→ SELECTED PASSAGE:

--- START ---

The smell of honey and blueberries is divine.

Look at that beautiful, yeasty foam! In you go, yeast babies!

Look at that beautiful, yeasty foam! In you go, yeast babies!

Now eat till your heart's content, yeast. Or... perhaps until your death. :P

Now eat till your heart’s content, yeast. Or… perhaps until your death. 😛

So that was my wonderful evening! A blueberry mead in the works, and plans to get Grolsch bottles for beer making as I received a beer kit that must be made! It’s patio season, after all! And I’d much rather drink something that isn’t water, thank you very much! We’ll be bottling the mead in Grolsch bottles as well, but no need to get them now as I figure the mead may not be drinkable for perhaps around six months, perhaps a little less.

The last batches I made used a lot more honey so they were pretty drinkable at around 3 months, this one has a bit less honey so I’m expecting a longer wait. Which I have absolutely no problem with because I can already imagine the deliciousness! I realize too that those first meads could have aged a little longer and would have likely been even better, but when it’s the first batch…. you just have no patience at all!

This was definitely a very happy birthday present to myself, and what’s even better is there is a small wine/beer making place about a 10-15 minute walk away from me (5 if I’m riding my bike). It’s a very small store, and mostly for those who would like to have wine brewed there, but there were enough supplies that it’s all good. I’m sure they wouldn’t mind ordering things for me either. Very exciting!

--- END ---

→ EXERCISE A: According to the mead-making passage, about how long might the new mead take to become drinkable?
→ EXERCISE B: Name every ingredient of the blueberry mead mentioned in the mead-making passage.
The records below are separate material from the mead-making passage.

→ DATASET:
--- START ---

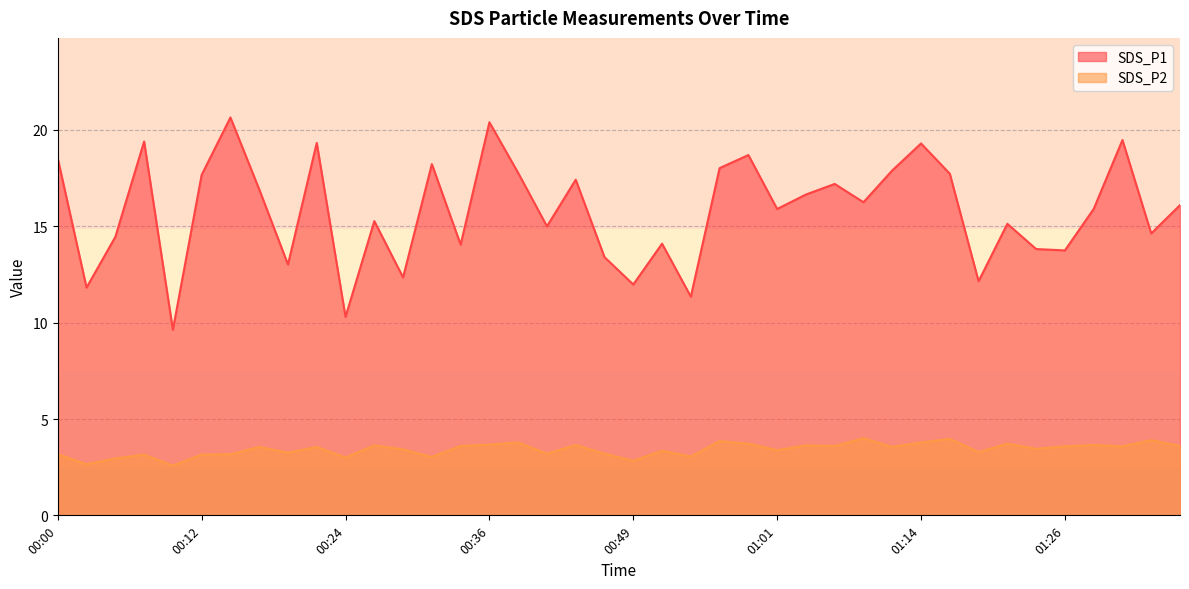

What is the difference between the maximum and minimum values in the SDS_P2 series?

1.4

--- END ---
--- START ---

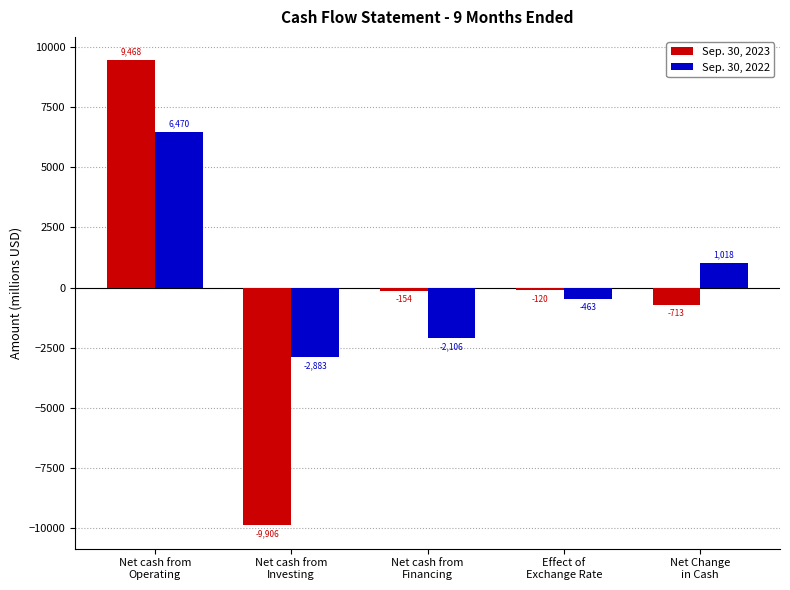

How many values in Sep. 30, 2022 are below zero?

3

--- END ---

→ REPLY A: Around six months, perhaps a little less.

→ REPLY B: Honey, blueberries, yeast